Yields fall from four-year highs as stocks drop
By Karen Brettell
NEW YORK (Reuters) - U.S. Treasury yields fell from four-year highs on Monday after a rapid selloff in equity markets sparked demand for the low risk debt.
Bonds have been roiled in the past week on fears that the Federal Reserve will need to adopt a more aggressive rate hike policy as inflation data improves.
Data on Friday showed that the year-on-year increase in average hourly earnings rose to 2.9 percent, the largest rise since June 2009.
The rising debt yields initially were seen as weighing on stocks as investors worried that higher rates would slow down growth.
On Monday, the stock selloff accelerated, drawing investors back into lower risk bonds.
"The magnitude of the selloff versus how far it's come really didn’t raise any alarm bells in the stocks until the velocity picked up this afternoon," said Lou Brien, a market strategist at DRW Trading in Chicago.
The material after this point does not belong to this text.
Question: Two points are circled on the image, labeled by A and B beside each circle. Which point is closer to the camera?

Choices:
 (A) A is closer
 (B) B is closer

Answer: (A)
The wage data and expectations of higher price pressures resulting from the recent tax overhaul and on expectations of infrastructure spending "all fed into inflation expectations, and it wasn’t that the Fed was going to raise rates too much, it was that they weren’t going to be quick enough," Brien said.
Benchmark 10-year note yields
They last traded at 2.766 percent.
Some investors had been reluctant to stand in the way of the selloff, which has sent 10-year yields up from a low of 2.654 percent last Monday, until they see signs of stabilization.
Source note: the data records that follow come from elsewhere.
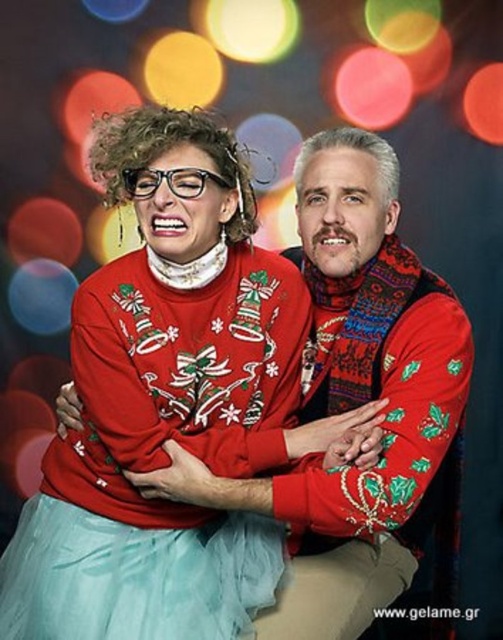
You are organizing a holiday photo shoot and need to ensure that the matte red sweater at center and the light blue tulle ballet skirt at lower left fit within a rectangular backdrop. Given that the backdrop has a width limit of 1.2 meters, can both items fit side by side horizontally without overlapping?

The matte red sweater at center might be wider than light blue tulle ballet skirt at lower left, but without exact measurements, it is uncertain if both can fit within the 1.2 meter backdrop width. Check the actual widths to confirm.

You are a photographer setting up for a holiday photo shoot. You need to ensure that both the matte red sweater at center and the light blue tulle ballet skirt at lower left are visible in the frame. Based on their positions, which object is closer to the camera?

The matte red sweater at center is closer to the camera because the light blue tulle ballet skirt at lower left is positioned behind it.

You are a fashion designer preparing for a holiday show. You need to place a 6 inch wide holiday decoration between the matte red sweater at center and the light blue tulle ballet skirt at lower left. Will there be enough space?

The distance between the matte red sweater at center and the light blue tulle ballet skirt at lower left is 5.78 inches. Since the decoration is 6 inches wide, it will not fit between them as the space is slightly smaller than the decoration.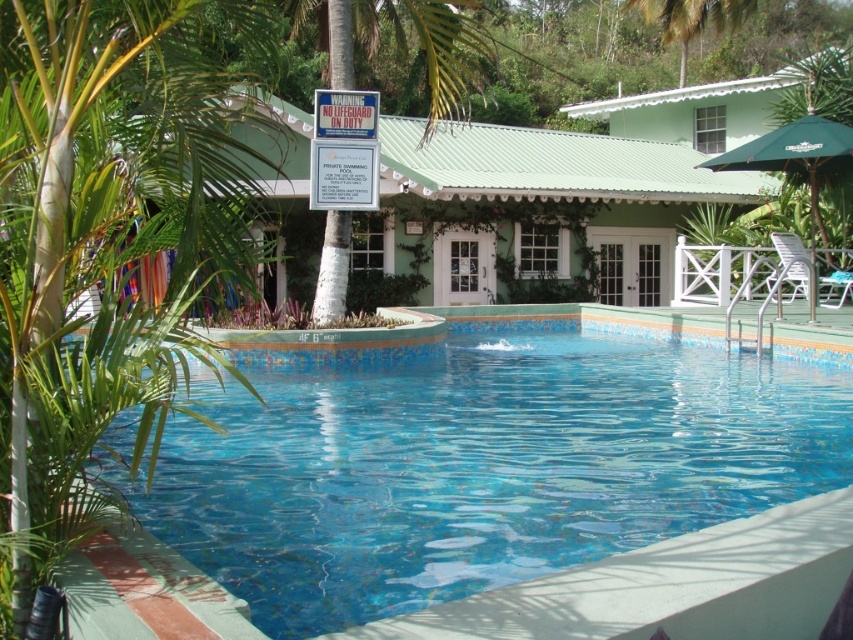
Who is lower down, blue mosaic tiles at center or green matte building at upper center?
“Even if you think it’s gone too far, or even if you think we’ve sold off a little more than probably warranted at this point, you don’t really have those buyers that are willing to step in and stop it until we see some signs of slowing,” said Blake Gwinn, an interest rate strategist at NatWest Markets in Stamford, Connecticut.
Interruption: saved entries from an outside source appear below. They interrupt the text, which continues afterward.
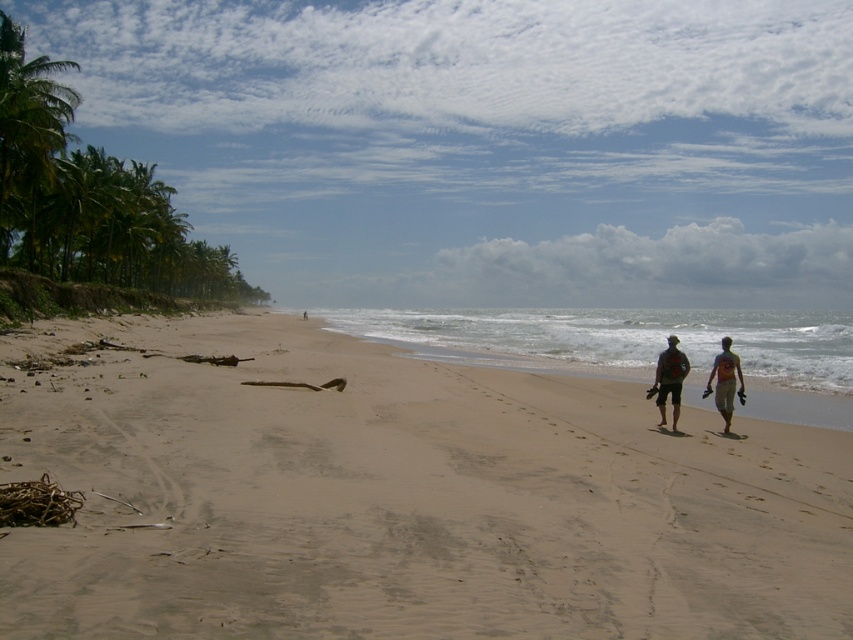
Question: Which object appears closest to the camera in this image?

Choices:
 (A) sandy beach at center
 (B) light blue fabric shorts at lower right

Answer: (A)

Question: Can you confirm if sandy shore at lower center is smaller than dark gray fabric shorts at lower right?

Choices:
 (A) yes
 (B) no

Answer: (B)

Question: Can you confirm if sandy beach at center is positioned above sandy shore at lower center?

Choices:
 (A) no
 (B) yes

Answer: (A)

Question: Which point appears farthest from the camera in this image?

Choices:
 (A) (670, 371)
 (B) (659, 374)

Answer: (B)

Question: Does sandy beach at center have a smaller size compared to matte red shorts at lower right?

Choices:
 (A) yes
 (B) no

Answer: (B)

Question: Based on their relative distances, which object is nearer to the sandy beach at center?

Choices:
 (A) dark gray fabric shorts at lower right
 (B) sandy shore at lower center

Answer: (A)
Investors are also nervous about bond yields as the Treasury is due to significantly increase issuance this year to make up for declining Fed purchases.
The Treasury will sell $66 billion in notes and bonds this week, including $26 billion in three-year notes on Tuesday, $24 billion in 10-year notes on Wednesday and $16 billion in 30-year bonds on Thursday.
Data on Monday showed that U.S. services sector activity raced to a near 12-1/2-year high in January, buoyed by robust growth in new orders.